AUFGABE 1 → Wie viel Geld hat das Programm „Staatsbürgerschaft gegen Investment“ Zypern laut dem Textauszug bisher eingebracht?

TEXTAUSZUG →
_____

Skandal um goldene Reisepässe in Zypern: EU-Eintrittskarte für die Unterwelt
Abgeordnete werden dabei gefilmt, wie sie vermeintlich Kriminellen Hilfe beim Erlangen eines EU-Passes anbieten. Der Fall zieht weitere Kreise.
Beide Parlamentarier sind tief in einen Skandal verstrickt, der weit über die Grenzen des EU-Mitglieds Zypern hinausreicht. Es geht dabei um die Vergabe der zyprischen Staatsbürgerschaft im Tausch gegen Investitionen in Höhe von jeweils mindestens 2,5 Millionen Euro auf der Insel. Dieses Programm, offiziell genannt „Staatsbürgerschaft gegen Investment“, hat Zypern schon etwa 8 Milliarden Euro eingebracht. In den vergangenen zehn Jahren sollen so mehr als 3.500 Personen, mehrheitlich Russen und Chinesen, dank „goldener Reisepässe“ zu Europäern geworden sein.
Verdeckte Ermittlungen des TV-Senders Al Jazeera English (AJE) legen nun nahe, dass es auch Kriminellen leicht gemacht wird, so eine Eintrittskarte in die EU zu erwerben. Die Reporter gaben sich als Abgesandte eines reichen Chinesen aus, der in seiner Heimat wegen Geldwäsche und Korruption zu sieben Jahren Haft verurteilt worden sei und gerade noch rechtzeitig nach Hongkong habe fliehen können. Sie trafen sich auf Zypern mit Immobilienhändlern, einem Rechtsanwalt und den beiden Abgeordneten – und alle Beteiligten machten dabei deutlich, dass die Vorstrafen kein großes Problem darstellen würden. Und: Sie filmten die Gespräche mit verdeckter Kamera.
So wurde den beiden Reportern eine Investition in „Sun City“ ans Herz gelegt, eine Villa dort sollte 3,8 Millionen Euro kosten. Das Projekt eines Luxusresorts wird von der Giovanis Group vorangetrieben, einer Firma, der der linke Politiker gleichen Namens vorsteht. Die Tatsache, dass der fiktive chinesische Betrüger kein sauberes Führungszeugnis würde vorlegen können – eigentlich eine Voraussetzung für den Erwerb der zyprischen Staatsbürgerschaft –, sei zwar ein „Problem“, so die Gesprächspartner, ließe sich aber überwinden.
Sogar eine Namensänderung sei möglich
Sogar eine Namensänderung im Pass des Chinesen sei möglich – eine paradiesische Vorstellung für Kriminelle. Und eine Beschleunigung des Falls auf wenige Tage sei auch drin, wenn eine Akte von unten ganz nach oben gelegt werde. Man habe schon vielen Personen geholfen. „Wir sind auf Zypern!“, sagte lachend der Anwalt über die Wege, Dinge so zu bereinigen, dass der ersehnte Pass ausgestellt werden könnte.

_____

AUFGABE 2 → Gib die Zeilen unten unverändert wieder, und zwar den Abschnitt von der ersten Zeile bis einschließlich der Zeile mit „Ottawa: 3:03 -> none“.

(Ein Datenblock)

_____

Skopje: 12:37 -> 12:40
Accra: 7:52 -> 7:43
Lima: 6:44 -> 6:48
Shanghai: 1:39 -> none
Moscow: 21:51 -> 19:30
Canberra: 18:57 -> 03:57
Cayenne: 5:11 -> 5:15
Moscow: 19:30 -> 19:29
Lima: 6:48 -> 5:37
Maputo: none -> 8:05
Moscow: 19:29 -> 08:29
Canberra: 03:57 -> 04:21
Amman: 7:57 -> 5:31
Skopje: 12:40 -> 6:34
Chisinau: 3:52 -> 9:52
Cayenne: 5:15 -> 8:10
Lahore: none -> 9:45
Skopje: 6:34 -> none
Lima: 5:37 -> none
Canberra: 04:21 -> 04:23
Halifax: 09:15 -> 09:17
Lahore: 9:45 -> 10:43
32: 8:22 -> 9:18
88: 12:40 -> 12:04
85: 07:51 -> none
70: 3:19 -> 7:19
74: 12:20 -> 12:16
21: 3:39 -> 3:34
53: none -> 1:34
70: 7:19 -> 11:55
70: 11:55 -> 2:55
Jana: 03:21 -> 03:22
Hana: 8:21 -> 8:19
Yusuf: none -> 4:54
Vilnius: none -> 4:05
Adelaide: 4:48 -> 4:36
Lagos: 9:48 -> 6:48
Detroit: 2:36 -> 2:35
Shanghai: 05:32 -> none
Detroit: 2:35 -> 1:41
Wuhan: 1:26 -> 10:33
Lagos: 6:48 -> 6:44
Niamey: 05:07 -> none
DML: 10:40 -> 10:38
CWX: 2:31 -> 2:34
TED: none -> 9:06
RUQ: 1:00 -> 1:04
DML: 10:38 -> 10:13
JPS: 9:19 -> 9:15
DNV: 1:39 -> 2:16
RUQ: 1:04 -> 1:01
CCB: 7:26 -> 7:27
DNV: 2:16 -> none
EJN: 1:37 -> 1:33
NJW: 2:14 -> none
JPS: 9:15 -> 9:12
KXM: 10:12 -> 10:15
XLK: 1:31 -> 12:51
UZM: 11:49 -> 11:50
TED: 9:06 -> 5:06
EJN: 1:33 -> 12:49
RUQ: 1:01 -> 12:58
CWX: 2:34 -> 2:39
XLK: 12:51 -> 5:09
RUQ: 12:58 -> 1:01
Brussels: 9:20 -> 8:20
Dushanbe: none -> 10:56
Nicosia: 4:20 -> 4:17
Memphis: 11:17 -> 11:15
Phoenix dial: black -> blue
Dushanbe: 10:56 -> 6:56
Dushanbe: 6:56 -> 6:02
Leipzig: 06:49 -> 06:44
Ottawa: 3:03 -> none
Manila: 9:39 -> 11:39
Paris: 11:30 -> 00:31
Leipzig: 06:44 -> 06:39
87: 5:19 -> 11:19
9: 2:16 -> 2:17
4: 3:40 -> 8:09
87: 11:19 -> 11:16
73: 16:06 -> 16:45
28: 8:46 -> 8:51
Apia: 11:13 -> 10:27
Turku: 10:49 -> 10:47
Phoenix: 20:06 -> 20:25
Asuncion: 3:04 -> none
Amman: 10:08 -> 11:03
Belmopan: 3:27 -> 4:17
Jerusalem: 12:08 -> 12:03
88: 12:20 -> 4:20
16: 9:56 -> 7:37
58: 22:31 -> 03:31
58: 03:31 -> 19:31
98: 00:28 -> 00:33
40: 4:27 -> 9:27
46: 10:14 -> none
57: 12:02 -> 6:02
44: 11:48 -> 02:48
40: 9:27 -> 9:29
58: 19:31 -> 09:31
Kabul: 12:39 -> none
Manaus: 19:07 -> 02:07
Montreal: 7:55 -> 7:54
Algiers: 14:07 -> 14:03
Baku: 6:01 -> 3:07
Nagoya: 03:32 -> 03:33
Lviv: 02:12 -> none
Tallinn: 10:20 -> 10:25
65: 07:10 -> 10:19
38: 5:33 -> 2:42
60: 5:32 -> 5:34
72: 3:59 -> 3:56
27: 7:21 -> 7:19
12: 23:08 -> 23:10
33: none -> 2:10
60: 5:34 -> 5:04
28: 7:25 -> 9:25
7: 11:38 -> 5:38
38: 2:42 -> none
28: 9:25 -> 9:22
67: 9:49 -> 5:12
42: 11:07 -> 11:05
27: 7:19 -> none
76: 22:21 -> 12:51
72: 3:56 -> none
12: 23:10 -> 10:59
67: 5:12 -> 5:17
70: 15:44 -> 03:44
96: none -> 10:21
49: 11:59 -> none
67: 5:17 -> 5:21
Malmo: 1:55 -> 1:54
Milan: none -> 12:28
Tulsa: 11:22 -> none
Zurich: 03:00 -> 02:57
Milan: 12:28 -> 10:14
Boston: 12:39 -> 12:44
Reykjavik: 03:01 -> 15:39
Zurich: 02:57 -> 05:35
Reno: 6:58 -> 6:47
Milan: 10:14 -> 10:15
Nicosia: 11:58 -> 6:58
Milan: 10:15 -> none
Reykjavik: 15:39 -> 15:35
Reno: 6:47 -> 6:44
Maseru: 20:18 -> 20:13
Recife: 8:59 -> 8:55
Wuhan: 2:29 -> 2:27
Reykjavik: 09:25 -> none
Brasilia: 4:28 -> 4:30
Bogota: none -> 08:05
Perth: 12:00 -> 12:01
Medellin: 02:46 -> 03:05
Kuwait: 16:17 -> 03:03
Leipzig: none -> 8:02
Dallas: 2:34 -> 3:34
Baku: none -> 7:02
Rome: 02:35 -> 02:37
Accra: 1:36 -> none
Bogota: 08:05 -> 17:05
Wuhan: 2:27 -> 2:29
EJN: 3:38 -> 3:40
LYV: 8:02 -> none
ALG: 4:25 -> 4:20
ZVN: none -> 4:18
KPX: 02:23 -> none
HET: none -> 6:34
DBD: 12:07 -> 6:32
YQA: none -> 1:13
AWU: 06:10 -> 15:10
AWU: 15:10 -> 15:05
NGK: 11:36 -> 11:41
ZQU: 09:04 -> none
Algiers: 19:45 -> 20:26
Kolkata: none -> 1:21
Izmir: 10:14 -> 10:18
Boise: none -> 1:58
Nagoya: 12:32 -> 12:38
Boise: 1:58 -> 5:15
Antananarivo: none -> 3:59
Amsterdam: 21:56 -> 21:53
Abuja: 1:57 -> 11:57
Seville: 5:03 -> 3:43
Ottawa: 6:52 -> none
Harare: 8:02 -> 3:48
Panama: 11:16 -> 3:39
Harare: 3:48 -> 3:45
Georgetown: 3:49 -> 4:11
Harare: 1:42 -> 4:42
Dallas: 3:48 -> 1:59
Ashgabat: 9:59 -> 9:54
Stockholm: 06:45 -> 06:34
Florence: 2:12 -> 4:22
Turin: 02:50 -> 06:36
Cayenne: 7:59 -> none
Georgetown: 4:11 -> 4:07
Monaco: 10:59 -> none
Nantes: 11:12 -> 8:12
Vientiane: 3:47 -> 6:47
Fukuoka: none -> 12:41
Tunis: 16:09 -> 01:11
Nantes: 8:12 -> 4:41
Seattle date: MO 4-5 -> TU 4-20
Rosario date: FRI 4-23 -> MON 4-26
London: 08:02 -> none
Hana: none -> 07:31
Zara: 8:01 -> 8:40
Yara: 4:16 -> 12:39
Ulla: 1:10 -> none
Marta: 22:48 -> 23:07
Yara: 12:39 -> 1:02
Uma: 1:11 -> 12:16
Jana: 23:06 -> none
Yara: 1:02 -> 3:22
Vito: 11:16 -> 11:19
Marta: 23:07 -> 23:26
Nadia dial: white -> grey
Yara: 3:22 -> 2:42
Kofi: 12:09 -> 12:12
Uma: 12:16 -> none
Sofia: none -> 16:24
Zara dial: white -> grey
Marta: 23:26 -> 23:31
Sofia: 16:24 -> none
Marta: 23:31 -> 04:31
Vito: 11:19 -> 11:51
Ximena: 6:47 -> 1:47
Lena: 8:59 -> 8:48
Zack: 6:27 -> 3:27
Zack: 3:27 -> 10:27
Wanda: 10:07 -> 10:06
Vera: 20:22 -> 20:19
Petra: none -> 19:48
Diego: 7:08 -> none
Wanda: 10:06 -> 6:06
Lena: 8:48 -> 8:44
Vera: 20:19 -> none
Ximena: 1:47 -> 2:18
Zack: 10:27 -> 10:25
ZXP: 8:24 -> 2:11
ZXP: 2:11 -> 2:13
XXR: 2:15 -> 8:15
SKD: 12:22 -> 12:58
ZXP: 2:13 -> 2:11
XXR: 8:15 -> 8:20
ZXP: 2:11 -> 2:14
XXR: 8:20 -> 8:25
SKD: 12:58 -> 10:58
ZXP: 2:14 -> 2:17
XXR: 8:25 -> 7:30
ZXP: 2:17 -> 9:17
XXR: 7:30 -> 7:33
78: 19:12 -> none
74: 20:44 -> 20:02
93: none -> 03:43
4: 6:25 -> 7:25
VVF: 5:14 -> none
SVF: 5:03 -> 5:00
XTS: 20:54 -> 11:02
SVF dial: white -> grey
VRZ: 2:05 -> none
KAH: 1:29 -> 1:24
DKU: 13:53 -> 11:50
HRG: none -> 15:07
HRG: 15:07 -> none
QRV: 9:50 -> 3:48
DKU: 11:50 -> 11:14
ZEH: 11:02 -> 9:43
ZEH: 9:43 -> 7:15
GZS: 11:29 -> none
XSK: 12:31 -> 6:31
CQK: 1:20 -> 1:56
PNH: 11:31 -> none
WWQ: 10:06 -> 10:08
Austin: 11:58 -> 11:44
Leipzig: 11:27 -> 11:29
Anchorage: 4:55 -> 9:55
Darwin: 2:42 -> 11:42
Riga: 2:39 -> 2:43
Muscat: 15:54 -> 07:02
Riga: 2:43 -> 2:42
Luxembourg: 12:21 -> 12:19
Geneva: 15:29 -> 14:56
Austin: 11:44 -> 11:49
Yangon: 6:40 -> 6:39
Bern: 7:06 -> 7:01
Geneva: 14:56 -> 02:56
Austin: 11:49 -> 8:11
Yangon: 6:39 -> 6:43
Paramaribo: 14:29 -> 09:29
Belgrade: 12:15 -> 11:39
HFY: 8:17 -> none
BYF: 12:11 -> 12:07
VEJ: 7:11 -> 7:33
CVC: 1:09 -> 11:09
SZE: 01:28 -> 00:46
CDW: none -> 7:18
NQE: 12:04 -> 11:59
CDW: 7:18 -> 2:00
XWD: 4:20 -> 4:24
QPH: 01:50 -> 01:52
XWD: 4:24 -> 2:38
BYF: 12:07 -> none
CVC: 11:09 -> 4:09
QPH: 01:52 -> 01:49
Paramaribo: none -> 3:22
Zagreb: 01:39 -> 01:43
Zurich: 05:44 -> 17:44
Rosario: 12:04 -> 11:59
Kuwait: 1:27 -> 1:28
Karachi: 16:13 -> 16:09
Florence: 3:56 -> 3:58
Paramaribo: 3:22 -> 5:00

_____

RICHTIGE ANTWORT 1 → Etwa 8 Milliarden Euro.

RICHTIGE ANTWORT 2 →
Skopje: 12:37 -> 12:40
Accra: 7:52 -> 7:43
Lima: 6:44 -> 6:48
Shanghai: 1:39 -> none
Moscow: 21:51 -> 19:30
Canberra: 18:57 -> 03:57
Cayenne: 5:11 -> 5:15
Moscow: 19:30 -> 19:29
Lima: 6:48 -> 5:37
Maputo: none -> 8:05
Moscow: 19:29 -> 08:29
Canberra: 03:57 -> 04:21
Amman: 7:57 -> 5:31
Skopje: 12:40 -> 6:34
Chisinau: 3:52 -> 9:52
Cayenne: 5:15 -> 8:10
Lahore: none -> 9:45
Skopje: 6:34 -> none
Lima: 5:37 -> none
Canberra: 04:21 -> 04:23
Halifax: 09:15 -> 09:17
Lahore: 9:45 -> 10:43
32: 8:22 -> 9:18
88: 12:40 -> 12:04
85: 07:51 -> none
70: 3:19 -> 7:19
74: 12:20 -> 12:16
21: 3:39 -> 3:34
53: none -> 1:34
70: 7:19 -> 11:55
70: 11:55 -> 2:55
Jana: 03:21 -> 03:22
Hana: 8:21 -> 8:19
Yusuf: none -> 4:54
Vilnius: none -> 4:05
Adelaide: 4:48 -> 4:36
Lagos: 9:48 -> 6:48
Detroit: 2:36 -> 2:35
Shanghai: 05:32 -> none
Detroit: 2:35 -> 1:41
Wuhan: 1:26 -> 10:33
Lagos: 6:48 -> 6:44
Niamey: 05:07 -> none
DML: 10:40 -> 10:38
CWX: 2:31 -> 2:34
TED: none -> 9:06
RUQ: 1:00 -> 1:04
DML: 10:38 -> 10:13
JPS: 9:19 -> 9:15
DNV: 1:39 -> 2:16
RUQ: 1:04 -> 1:01
CCB: 7:26 -> 7:27
DNV: 2:16 -> none
EJN: 1:37 -> 1:33
NJW: 2:14 -> none
JPS: 9:15 -> 9:12
KXM: 10:12 -> 10:15
XLK: 1:31 -> 12:51
UZM: 11:49 -> 11:50
TED: 9:06 -> 5:06
EJN: 1:33 -> 12:49
RUQ: 1:01 -> 12:58
CWX: 2:34 -> 2:39
XLK: 12:51 -> 5:09
RUQ: 12:58 -> 1:01
Brussels: 9:20 -> 8:20
Dushanbe: none -> 10:56
Nicosia: 4:20 -> 4:17
Memphis: 11:17 -> 11:15
Phoenix dial: black -> blue
Dushanbe: 10:56 -> 6:56
Dushanbe: 6:56 -> 6:02
Leipzig: 06:49 -> 06:44
Ottawa: 3:03 -> none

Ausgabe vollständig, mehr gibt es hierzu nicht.